### Data records
*** Begin section ***

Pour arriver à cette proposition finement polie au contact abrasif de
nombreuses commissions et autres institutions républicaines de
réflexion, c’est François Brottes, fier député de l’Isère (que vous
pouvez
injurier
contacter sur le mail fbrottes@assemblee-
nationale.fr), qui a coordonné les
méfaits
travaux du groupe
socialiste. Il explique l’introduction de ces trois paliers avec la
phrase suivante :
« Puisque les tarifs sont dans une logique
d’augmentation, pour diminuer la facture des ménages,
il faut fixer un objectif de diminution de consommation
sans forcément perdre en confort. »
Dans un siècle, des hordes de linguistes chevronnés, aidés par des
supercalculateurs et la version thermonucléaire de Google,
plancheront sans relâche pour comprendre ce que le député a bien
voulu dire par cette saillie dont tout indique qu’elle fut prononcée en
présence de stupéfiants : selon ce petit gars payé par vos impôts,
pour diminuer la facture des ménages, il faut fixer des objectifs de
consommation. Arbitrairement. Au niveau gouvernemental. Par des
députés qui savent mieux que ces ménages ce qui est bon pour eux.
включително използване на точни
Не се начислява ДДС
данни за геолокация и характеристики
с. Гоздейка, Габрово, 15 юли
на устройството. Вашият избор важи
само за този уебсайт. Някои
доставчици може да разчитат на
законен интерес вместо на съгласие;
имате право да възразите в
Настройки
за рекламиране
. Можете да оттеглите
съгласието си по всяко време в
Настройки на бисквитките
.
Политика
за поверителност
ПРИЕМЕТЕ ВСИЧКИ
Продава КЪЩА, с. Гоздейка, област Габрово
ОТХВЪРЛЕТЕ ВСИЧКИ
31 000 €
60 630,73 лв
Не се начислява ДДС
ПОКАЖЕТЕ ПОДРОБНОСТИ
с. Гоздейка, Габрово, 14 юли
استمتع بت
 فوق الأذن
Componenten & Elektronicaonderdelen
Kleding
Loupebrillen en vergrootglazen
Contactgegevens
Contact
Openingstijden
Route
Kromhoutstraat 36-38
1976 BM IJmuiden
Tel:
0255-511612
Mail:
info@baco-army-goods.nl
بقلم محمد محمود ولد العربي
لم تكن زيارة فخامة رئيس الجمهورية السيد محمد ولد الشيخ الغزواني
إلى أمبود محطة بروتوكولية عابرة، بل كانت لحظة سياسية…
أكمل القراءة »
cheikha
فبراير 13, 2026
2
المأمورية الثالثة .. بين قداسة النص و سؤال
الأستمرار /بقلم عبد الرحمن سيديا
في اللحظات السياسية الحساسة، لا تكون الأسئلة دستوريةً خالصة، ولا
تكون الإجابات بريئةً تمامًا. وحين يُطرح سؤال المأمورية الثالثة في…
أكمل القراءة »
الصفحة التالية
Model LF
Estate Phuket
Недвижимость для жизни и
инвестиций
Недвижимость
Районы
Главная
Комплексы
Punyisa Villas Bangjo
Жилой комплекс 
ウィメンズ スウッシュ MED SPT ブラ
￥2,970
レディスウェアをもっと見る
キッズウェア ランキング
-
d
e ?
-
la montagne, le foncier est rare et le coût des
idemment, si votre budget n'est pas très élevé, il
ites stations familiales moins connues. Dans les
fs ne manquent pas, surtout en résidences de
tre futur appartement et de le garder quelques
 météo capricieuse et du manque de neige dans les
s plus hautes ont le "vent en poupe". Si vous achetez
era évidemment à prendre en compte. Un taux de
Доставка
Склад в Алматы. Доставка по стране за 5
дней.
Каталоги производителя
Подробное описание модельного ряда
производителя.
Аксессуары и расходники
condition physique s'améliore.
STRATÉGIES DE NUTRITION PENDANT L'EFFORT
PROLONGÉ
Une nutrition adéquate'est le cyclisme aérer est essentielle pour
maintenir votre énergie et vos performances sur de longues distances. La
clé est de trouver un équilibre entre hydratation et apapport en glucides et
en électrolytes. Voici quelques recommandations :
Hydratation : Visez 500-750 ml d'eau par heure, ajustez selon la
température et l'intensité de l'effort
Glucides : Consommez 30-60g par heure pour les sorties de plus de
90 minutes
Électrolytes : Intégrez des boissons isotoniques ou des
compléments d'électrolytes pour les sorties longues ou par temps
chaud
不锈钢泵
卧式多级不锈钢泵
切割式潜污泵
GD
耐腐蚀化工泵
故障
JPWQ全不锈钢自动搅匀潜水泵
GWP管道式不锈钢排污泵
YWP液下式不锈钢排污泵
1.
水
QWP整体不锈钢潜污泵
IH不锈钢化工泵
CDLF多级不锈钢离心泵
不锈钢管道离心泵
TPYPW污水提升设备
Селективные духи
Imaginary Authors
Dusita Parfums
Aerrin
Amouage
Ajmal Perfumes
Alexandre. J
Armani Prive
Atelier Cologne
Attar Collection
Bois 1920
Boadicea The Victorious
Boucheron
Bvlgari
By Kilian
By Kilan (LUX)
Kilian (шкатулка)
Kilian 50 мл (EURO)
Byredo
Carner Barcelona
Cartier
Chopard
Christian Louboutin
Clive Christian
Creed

*** End section ***

### Work item
Considering the records above, state how many lines contain the word "quelques", with nothing else in your reply.

### Solution for this problem
2